Passive immunotherapy, including adoptive T-cell therapy and antibody therapy, has shown encouraging results in cancer treatment lately. However, active immunotherapy of solid cancers remains an elusive goal. It is now known that the human innate immune system recognizes pathogen-associated molecular patterns conserved among microbes or damage-associated molecular patterns released from tissue injuries to initiate adaptive immune responses during infection and tissue inflammation, respectively. In contrast, how the innate immune system recognizes endogenously arising cancer remains poorly understood at the molecular level, which poses a significant roadblock to the development of active cancer immunotherapy. We hereby review the current knowledge of how solid cancers directly and indirectly interact with cells of the human innate immune system, with a focus on the potential effect of such interactions to the resultant adaptive immune responses against cancer.

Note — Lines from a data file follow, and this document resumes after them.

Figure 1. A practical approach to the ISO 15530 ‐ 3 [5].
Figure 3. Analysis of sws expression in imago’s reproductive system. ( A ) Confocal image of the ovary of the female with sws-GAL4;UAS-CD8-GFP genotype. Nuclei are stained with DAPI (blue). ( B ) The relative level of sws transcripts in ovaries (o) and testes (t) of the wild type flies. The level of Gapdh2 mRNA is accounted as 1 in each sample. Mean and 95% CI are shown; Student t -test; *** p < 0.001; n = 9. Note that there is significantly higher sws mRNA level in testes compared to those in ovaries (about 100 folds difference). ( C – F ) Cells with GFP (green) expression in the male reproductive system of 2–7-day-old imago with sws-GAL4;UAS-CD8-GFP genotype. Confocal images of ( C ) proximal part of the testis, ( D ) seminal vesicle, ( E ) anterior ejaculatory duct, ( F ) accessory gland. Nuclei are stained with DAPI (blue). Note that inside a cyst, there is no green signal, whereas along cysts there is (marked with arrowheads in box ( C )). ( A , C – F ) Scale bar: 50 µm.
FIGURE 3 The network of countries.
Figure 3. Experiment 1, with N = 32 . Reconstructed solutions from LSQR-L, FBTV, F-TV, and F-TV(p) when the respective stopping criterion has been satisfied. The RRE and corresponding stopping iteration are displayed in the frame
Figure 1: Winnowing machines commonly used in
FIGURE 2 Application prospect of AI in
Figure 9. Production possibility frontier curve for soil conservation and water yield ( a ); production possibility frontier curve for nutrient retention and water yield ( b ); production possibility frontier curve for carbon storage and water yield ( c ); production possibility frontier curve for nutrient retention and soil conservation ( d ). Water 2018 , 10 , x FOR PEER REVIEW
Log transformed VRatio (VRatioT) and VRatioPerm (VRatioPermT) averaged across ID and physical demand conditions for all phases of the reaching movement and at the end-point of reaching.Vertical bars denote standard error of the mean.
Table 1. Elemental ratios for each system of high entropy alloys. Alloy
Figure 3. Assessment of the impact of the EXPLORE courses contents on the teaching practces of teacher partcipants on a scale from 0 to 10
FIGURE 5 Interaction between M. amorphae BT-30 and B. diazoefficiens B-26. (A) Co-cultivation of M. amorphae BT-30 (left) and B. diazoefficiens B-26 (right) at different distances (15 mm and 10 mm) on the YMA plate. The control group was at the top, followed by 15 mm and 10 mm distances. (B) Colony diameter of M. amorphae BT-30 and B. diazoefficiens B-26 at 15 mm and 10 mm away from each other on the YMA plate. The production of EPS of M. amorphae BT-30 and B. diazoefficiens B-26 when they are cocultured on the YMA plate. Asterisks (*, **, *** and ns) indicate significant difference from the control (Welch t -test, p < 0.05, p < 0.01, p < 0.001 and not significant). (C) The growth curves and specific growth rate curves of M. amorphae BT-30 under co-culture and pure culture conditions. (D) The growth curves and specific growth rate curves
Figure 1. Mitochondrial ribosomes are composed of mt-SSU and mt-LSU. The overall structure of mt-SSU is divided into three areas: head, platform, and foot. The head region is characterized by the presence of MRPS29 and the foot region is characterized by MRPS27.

We believe that understanding cancer and innate immune system interactions may allow us to better manipulate the adaptive immune system at the molecular level to develop effective active immunotherapy against cancer. Current and future perspectives in clinical development that exploits these molecular interactions are discussed.

Figure 1

Direct cancer recognition by the innate immune system. NK, macrophages, DC, neutrophils, eosinophils, and mast cells are the cellular components of the innate immune system. NKG2D, a stimulatory receptor on NK cells, specifically recognizes MICA/B on cancers to stimulate cell killing. Inhibitory receptors such as KIR detect non-classical MHC class I molecule HLA-G on cancers to prevent NK cell cytotoxicity. Binding of TNF family ligands on NK cells to TNF family receptors on tumor cells triggers cancer apoptosis, which gives rise to subsequent CD4⁺ and CD8⁺ T cells. The function of NK cells is also mediated by activating FcR/CD16 through ADCC. Macrophages phagocytose apoptotic cancer cells via CD14, TIM, TAM and FcR receptors through the interaction with ICAM-3, PS, PS/Gas6 and immune complex, respectively. Gas6 functions as the “bridge” between PS and TAM receptors. Both activating and inhibitory Fc receptors (FcR⁺, activating; FcR⁻, inhibitory) exist on macrophages and associate with the production of cytokines and superoxide substances. DC may uptake apoptotic tumor cells through α_vβ₅, CD36, FcR, TIM and TAM receptors. Cytokine secretion from DC and macrophages promote antigen presenting cell activation, leading to cellular and humoral adaptive immune response. Activating FcR on DC help tumor cell antigen presentation. Activating and inhibitory FcR are also expressed on neutrophils, eosinophils, and mast cells, which directly recognize antibody-coated tumors to promote or inhibit the secretion of cytokines and chemokines from innate immune cells.